Wie geht es weiter nach dem Tabubruch im Bundestag in der vergangenen Woche? Hört man den Gästen bei "Hart aber fair" zu, könnte man den Eindruck bekommen: Langsam wird wieder alles gut. Eine unbequeme Frage wird allerdings nicht beantwortet.

Und plötzlich ist wieder alles in Butter. Auf dem CDU-Parteitag am Montag versprechen Unions-Kanzlerkandidat Friedrich Merz und Bayerns Ministerpräsident Markus Söder, auf gar keinen Fall nach den Wahlen am 23. Februar mit der AfD zusammenzuarbeiten. Eine Koalition der Mitte soll es geben, möglichst ohne die Grünen, wünscht sich Söder. Die AfD? Die bleibt rechts liegen. Und die Delegierten auf dem Parteitag: Sie jubeln, so als hätte es letzte Woche nicht gegeben. Da hatte die Union versucht, zwei Anträge mit den Stimmen der AfD durch den Bundestag zu bringen. Bei einem Entschließungsantrag für eine härtere Migrationspolitik gelang das.

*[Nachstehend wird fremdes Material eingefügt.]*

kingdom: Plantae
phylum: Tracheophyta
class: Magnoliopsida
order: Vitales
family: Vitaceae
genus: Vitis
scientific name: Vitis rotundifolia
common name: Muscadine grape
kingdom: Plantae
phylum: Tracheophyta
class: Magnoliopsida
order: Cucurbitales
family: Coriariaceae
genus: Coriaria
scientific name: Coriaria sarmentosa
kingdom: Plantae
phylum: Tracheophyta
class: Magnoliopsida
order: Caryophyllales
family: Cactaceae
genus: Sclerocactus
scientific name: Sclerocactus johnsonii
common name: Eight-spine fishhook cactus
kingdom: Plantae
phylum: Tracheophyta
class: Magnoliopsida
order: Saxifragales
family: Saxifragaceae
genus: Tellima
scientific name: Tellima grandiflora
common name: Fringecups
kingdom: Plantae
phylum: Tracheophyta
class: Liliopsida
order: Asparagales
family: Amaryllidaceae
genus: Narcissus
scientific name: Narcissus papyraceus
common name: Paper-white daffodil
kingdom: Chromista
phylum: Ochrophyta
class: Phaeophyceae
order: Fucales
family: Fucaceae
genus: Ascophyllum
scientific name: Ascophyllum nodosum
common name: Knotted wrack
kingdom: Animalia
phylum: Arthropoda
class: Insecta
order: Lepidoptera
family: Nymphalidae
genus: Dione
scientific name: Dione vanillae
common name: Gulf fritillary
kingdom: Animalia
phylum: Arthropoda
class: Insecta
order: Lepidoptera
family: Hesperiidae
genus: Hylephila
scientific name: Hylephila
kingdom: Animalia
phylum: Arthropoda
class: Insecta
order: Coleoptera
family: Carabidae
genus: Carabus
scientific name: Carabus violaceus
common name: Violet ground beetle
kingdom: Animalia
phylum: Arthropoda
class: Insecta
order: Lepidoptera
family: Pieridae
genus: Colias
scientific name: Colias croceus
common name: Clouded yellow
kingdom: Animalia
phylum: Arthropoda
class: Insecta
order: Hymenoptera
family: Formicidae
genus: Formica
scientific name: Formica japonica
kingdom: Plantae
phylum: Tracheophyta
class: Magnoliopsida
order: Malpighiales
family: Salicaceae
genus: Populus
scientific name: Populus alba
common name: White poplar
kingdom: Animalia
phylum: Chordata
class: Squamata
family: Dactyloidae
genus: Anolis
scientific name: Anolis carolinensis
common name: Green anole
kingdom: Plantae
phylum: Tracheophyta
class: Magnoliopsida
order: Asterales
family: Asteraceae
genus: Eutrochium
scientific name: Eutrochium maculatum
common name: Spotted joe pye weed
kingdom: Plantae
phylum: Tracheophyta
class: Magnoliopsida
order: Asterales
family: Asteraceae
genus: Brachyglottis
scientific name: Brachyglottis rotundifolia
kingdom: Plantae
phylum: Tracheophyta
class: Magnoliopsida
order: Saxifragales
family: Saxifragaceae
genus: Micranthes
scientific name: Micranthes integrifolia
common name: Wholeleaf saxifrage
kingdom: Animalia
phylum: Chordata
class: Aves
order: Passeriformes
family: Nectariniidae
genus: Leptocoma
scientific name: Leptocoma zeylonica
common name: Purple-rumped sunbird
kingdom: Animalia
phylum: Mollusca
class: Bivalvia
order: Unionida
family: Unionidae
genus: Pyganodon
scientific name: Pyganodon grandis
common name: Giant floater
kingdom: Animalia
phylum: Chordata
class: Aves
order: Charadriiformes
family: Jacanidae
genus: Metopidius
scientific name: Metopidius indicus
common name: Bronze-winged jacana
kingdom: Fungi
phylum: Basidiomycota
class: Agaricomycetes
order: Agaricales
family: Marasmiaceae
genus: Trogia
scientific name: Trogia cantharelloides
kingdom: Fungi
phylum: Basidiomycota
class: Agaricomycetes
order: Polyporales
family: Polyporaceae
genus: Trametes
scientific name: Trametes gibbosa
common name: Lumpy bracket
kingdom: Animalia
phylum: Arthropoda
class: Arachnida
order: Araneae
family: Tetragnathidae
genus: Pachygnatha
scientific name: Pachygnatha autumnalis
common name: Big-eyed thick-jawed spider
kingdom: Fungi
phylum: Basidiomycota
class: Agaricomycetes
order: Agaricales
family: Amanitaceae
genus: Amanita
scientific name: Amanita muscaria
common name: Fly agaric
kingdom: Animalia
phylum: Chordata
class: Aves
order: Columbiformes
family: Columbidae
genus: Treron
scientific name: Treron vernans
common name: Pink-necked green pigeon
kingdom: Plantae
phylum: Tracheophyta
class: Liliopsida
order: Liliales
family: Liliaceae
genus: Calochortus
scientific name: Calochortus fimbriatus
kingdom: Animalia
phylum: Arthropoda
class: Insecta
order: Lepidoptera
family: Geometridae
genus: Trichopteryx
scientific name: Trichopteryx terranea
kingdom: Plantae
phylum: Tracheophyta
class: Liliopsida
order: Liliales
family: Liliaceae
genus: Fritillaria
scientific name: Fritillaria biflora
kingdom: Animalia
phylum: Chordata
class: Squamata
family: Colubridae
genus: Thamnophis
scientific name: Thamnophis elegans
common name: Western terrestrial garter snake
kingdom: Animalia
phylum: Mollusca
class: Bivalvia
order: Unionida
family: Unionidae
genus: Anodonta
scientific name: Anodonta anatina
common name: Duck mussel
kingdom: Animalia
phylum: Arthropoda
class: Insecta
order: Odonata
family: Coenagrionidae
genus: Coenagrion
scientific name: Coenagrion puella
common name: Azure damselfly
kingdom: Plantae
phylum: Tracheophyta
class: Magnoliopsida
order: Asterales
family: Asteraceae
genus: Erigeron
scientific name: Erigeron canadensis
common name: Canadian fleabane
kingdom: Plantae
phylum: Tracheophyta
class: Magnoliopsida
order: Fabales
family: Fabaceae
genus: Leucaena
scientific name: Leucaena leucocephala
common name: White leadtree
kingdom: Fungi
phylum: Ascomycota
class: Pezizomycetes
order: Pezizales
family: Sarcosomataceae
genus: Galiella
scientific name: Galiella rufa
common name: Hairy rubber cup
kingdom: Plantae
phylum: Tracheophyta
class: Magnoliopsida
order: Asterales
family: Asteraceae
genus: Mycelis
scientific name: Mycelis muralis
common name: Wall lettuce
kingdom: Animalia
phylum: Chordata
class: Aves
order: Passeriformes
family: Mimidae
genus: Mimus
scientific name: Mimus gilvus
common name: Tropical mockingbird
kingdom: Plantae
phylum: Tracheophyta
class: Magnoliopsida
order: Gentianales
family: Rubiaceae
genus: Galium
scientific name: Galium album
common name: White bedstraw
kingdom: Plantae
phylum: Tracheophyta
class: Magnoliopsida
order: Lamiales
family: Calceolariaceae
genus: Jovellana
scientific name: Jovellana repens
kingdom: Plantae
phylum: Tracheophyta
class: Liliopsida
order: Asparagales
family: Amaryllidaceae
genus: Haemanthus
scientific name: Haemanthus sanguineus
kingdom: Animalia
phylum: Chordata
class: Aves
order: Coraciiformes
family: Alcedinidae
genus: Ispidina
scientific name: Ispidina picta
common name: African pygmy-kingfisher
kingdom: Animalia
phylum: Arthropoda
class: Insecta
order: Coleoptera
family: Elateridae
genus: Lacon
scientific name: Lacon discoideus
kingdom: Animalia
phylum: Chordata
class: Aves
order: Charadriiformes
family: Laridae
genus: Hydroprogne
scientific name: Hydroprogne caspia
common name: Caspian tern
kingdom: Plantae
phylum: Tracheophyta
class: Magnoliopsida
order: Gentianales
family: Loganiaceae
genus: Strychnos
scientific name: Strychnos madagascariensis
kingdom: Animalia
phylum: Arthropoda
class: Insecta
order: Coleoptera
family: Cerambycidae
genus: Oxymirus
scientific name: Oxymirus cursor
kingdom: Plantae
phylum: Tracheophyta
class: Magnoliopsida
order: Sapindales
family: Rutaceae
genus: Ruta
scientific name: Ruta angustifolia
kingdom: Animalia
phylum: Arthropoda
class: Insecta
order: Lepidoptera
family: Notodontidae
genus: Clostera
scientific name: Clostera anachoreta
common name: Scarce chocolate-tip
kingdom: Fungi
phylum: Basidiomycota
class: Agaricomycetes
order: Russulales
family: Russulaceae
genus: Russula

"Es war notwendig", sagt der erste parlamentarische Geschäftsführer der CDU-Fraktion, Thorsten Frei, am Montagabend in der ARD-Sendung "Hart aber fair". Da diskutieren die Gäste über die Ereignisse im Bundestag von vergangener Woche und die Migrationspolitik. Nach den blutigen Attentaten der letzten Jahre habe es viel Beileidsrhetorik, aber keine politischen Schlussfolgerungen gegeben, so Frei. "Ich glaube, das können wir nicht mehr machen. Die Menschen erwarten berechtigterweise, dass die Politik vom Reden ins Handeln kommt." Als die Ampel zerbrochen sei und es zum ersten Mal in der Geschichte Deutschlands ein Parlament ohne eine Mehrheit gegeben habe, da habe Merz versprochen, keine Mehrheiten mit Hilfe der AfD zu finden. Frei: "Aber die Sachlage hat sich verändert." Denn da waren die Anschläge von Magdeburg und Aschaffenburg. Die Union habe im Vorfeld der Anträge mit den Parteien der Mitte gesprochen, SPD und Grüne hätten aber nicht über Inhalte reden wollen.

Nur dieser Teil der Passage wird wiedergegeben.